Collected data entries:

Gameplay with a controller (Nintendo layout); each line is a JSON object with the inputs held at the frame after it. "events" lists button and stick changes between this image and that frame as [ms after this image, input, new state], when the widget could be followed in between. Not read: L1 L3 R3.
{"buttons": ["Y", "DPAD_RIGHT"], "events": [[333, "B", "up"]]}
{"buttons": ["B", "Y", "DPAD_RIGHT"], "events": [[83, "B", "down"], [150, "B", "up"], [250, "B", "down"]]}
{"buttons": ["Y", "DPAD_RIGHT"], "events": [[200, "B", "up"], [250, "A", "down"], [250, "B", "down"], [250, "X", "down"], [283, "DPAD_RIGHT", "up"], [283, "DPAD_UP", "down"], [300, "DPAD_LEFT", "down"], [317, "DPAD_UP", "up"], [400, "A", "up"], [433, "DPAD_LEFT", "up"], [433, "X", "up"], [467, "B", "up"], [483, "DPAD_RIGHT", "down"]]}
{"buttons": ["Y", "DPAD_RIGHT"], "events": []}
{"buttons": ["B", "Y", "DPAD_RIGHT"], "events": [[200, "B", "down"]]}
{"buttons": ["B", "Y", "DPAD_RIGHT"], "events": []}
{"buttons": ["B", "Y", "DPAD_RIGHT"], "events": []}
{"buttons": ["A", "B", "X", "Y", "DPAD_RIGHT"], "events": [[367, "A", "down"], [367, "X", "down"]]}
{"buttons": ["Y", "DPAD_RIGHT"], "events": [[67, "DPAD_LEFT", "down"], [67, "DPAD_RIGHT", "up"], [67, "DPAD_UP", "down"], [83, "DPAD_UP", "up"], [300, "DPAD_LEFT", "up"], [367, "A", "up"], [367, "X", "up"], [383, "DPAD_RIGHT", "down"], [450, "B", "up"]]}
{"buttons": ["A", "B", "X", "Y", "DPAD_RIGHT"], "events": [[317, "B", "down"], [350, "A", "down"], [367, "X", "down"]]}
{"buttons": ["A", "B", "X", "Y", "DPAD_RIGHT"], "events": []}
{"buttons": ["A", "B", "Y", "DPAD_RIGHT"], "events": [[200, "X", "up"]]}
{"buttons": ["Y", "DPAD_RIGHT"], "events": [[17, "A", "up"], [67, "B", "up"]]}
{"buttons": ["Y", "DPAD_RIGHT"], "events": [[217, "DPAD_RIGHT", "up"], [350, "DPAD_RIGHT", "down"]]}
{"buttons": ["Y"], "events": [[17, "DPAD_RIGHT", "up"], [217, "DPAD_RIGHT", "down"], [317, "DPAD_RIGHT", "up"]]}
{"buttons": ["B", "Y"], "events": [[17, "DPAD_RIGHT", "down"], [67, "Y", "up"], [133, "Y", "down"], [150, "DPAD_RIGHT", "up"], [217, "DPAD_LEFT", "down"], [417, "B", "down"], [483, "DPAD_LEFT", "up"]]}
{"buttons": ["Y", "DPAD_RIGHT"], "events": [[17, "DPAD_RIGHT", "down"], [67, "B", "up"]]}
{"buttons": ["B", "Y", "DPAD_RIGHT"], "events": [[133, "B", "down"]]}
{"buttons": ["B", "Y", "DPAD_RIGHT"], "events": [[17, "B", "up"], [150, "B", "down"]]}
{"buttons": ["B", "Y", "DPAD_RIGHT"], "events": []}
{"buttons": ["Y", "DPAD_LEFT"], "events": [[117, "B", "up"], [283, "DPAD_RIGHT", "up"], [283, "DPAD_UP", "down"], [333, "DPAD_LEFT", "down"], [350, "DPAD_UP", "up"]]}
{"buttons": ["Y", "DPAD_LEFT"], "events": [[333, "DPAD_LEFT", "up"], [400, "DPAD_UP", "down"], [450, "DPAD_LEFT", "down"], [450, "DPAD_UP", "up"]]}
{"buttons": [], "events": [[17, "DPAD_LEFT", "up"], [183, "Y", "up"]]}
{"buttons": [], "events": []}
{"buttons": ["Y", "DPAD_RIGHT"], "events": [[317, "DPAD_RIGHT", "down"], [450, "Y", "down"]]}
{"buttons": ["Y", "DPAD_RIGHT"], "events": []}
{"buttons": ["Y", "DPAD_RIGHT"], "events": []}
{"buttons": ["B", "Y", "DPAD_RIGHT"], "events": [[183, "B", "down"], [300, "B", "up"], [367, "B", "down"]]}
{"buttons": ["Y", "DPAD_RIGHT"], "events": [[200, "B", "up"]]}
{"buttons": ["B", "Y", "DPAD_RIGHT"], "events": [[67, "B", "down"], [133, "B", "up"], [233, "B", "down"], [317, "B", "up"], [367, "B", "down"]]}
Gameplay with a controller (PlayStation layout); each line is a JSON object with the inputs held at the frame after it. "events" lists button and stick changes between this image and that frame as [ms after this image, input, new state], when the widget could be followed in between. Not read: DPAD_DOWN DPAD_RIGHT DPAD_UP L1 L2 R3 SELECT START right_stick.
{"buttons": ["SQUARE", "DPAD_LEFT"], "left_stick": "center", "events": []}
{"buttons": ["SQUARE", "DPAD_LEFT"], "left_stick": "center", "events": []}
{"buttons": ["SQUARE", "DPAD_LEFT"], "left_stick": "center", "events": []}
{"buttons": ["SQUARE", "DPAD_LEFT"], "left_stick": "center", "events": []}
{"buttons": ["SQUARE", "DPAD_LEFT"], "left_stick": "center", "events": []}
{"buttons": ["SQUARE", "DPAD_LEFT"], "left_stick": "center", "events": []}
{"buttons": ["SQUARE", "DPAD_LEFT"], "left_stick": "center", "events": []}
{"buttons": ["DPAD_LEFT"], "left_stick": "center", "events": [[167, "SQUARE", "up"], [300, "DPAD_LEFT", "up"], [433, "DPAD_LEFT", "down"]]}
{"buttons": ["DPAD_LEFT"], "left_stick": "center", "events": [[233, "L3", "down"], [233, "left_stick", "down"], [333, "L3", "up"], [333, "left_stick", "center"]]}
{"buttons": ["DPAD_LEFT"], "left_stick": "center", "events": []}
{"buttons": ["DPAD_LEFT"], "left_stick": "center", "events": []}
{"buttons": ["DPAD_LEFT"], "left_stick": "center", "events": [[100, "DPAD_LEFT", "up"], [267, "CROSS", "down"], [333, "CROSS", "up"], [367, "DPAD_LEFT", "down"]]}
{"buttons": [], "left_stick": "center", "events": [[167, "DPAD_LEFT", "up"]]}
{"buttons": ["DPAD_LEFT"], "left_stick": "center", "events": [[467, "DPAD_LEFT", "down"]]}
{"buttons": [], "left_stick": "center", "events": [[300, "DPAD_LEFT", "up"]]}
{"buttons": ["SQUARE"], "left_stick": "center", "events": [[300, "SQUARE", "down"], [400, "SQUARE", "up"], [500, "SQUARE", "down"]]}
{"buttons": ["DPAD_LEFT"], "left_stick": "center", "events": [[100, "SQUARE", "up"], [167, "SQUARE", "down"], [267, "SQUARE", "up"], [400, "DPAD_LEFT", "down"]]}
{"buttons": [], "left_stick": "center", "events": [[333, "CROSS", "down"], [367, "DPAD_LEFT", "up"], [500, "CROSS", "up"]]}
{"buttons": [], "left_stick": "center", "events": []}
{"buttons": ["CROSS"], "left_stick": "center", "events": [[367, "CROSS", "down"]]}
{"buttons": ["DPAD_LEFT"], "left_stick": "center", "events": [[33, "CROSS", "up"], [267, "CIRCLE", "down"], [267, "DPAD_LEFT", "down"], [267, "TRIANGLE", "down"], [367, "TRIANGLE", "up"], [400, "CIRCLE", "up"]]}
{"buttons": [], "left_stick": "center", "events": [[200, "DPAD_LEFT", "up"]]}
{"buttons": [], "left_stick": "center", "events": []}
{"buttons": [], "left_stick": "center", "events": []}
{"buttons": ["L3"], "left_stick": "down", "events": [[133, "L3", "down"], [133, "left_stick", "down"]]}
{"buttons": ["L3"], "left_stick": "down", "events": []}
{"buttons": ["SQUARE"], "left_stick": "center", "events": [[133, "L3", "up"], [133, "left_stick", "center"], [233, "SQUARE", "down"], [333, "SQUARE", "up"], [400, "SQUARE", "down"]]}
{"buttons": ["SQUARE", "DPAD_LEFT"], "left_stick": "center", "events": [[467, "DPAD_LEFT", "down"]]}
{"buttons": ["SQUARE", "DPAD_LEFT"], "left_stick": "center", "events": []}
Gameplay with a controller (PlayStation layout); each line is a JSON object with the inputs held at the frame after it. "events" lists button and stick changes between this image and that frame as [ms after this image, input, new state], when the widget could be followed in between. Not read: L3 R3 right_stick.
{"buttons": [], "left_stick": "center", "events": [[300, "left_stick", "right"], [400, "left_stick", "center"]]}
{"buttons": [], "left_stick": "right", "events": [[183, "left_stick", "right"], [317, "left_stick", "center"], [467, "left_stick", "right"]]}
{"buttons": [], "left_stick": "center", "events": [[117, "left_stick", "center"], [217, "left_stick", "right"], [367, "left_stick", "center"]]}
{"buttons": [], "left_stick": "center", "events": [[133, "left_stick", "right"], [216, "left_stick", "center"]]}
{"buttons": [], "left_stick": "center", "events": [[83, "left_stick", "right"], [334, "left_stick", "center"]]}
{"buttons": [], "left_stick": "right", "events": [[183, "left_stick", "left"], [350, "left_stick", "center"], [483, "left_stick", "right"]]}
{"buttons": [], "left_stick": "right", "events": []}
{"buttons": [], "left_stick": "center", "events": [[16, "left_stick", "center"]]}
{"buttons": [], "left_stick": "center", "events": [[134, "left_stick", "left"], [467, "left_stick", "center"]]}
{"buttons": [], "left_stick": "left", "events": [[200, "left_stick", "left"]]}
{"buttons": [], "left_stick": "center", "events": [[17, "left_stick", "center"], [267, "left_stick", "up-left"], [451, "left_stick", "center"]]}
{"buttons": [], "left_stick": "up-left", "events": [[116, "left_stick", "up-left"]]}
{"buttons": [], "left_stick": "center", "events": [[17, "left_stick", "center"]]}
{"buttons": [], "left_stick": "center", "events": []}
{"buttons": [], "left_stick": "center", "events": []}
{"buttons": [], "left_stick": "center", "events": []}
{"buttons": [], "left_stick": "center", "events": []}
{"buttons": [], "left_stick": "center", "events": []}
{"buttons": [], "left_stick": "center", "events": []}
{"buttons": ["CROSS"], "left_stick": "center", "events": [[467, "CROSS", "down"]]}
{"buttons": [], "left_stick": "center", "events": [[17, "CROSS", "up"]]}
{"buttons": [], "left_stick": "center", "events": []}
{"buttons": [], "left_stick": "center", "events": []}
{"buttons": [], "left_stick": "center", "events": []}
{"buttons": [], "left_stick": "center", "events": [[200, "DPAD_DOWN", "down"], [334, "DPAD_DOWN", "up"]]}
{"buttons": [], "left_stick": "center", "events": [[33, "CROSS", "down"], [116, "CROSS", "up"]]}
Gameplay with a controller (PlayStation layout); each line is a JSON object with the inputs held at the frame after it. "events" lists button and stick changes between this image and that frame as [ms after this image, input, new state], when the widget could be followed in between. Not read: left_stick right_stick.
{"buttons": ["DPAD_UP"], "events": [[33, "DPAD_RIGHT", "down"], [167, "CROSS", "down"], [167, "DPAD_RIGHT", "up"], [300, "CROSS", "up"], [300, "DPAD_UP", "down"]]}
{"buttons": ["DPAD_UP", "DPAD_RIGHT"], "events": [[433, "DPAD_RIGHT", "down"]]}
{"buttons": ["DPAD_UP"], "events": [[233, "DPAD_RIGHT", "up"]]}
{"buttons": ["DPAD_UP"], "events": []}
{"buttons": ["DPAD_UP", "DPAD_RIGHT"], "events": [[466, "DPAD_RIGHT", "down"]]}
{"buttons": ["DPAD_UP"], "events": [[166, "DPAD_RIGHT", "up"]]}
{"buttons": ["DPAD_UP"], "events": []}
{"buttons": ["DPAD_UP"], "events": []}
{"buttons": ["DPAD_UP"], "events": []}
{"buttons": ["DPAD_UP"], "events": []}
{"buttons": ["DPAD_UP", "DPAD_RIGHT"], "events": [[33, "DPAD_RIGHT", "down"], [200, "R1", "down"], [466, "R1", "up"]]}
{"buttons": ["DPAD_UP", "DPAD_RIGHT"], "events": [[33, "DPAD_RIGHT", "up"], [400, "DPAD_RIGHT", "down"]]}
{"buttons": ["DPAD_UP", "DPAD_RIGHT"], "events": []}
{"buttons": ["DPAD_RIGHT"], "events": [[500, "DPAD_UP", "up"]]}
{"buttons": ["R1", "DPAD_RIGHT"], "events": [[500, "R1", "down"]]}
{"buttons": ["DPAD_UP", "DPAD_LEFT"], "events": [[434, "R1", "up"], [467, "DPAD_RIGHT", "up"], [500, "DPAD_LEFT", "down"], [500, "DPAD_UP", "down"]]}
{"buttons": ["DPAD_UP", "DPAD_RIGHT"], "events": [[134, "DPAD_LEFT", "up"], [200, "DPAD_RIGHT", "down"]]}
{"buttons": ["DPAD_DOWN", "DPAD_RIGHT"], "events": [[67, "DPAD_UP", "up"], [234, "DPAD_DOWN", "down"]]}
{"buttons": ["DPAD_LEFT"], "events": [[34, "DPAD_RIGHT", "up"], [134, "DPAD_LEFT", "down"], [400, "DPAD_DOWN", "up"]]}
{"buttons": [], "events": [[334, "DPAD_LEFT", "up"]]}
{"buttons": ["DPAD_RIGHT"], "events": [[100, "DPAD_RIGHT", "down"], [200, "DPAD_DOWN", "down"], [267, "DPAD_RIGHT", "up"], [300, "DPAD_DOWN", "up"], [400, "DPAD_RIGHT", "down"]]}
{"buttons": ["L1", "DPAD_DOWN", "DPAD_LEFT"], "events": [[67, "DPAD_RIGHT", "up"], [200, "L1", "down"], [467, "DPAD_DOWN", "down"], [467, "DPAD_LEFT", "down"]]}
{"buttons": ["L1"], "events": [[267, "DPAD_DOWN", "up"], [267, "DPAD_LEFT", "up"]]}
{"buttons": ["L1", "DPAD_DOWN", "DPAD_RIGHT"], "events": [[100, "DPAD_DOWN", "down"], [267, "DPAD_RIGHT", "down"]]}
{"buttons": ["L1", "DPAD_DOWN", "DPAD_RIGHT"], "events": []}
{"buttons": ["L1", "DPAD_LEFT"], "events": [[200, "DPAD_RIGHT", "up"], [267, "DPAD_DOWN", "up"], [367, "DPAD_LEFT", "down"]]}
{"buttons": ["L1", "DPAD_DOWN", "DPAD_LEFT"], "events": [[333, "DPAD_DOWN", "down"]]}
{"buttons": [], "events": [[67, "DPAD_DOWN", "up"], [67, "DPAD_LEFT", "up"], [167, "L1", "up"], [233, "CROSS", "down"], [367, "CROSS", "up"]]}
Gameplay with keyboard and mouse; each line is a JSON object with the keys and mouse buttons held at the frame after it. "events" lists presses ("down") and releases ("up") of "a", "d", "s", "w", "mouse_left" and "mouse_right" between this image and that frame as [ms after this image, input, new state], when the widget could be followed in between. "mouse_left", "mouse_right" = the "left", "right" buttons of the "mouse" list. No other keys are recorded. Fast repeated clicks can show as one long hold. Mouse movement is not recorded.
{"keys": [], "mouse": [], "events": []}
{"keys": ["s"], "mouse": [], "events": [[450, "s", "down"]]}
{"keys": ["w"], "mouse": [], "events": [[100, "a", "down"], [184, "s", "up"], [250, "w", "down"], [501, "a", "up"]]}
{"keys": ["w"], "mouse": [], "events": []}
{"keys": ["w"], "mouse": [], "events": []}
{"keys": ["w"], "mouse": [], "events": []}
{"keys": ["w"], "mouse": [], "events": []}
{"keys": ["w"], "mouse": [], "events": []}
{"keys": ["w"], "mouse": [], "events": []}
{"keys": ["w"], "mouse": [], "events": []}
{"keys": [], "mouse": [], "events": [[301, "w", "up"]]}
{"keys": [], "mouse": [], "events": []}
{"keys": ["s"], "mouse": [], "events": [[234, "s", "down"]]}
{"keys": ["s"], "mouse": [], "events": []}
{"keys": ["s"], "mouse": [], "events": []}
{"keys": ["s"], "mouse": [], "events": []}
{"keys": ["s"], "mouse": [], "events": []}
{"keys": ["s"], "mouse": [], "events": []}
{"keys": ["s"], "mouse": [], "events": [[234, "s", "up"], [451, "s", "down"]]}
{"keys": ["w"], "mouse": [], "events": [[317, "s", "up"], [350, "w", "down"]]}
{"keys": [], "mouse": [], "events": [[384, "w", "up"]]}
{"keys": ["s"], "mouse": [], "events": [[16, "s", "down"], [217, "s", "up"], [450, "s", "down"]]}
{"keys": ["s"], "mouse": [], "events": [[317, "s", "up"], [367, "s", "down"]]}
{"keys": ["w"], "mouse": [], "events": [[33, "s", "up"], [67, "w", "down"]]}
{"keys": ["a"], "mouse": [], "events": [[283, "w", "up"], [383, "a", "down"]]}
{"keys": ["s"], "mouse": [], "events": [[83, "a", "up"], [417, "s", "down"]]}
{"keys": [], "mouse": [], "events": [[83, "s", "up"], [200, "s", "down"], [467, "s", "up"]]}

== Task description ==
Above are some records; copy each line there that contains "lists".

== Task result ==
Gameplay with a controller (Nintendo layout); each line is a JSON object with the inputs held at the frame after it. "events" lists button and stick changes between this image and that frame as [ms after this image, input, new state], when the widget could be followed in between. Not read: L1 L3 R3.
Gameplay with a controller (PlayStation layout); each line is a JSON object with the inputs held at the frame after it. "events" lists button and stick changes between this image and that frame as [ms after this image, input, new state], when the widget could be followed in between. Not read: DPAD_DOWN DPAD_RIGHT DPAD_UP L1 L2 R3 SELECT START right_stick.
Gameplay with a controller (PlayStation layout); each line is a JSON object with the inputs held at the frame after it. "events" lists button and stick changes between this image and that frame as [ms after this image, input, new state], when the widget could be followed in between. Not read: L3 R3 right_stick.
Gameplay with a controller (PlayStation layout); each line is a JSON object with the inputs held at the frame after it. "events" lists button and stick changes between this image and that frame as [ms after this image, input, new state], when the widget could be followed in between. Not read: left_stick right_stick.
Gameplay with keyboard and mouse; each line is a JSON object with the keys and mouse buttons held at the frame after it. "events" lists presses ("down") and releases ("up") of "a", "d", "s", "w", "mouse_left" and "mouse_right" between this image and that frame as [ms after this image, input, new state], when the widget could be followed in between. "mouse_left", "mouse_right" = the "left", "right" buttons of the "mouse" list. No other keys are recorded. Fast repeated clicks can show as one long hold. Mouse movement is not recorded.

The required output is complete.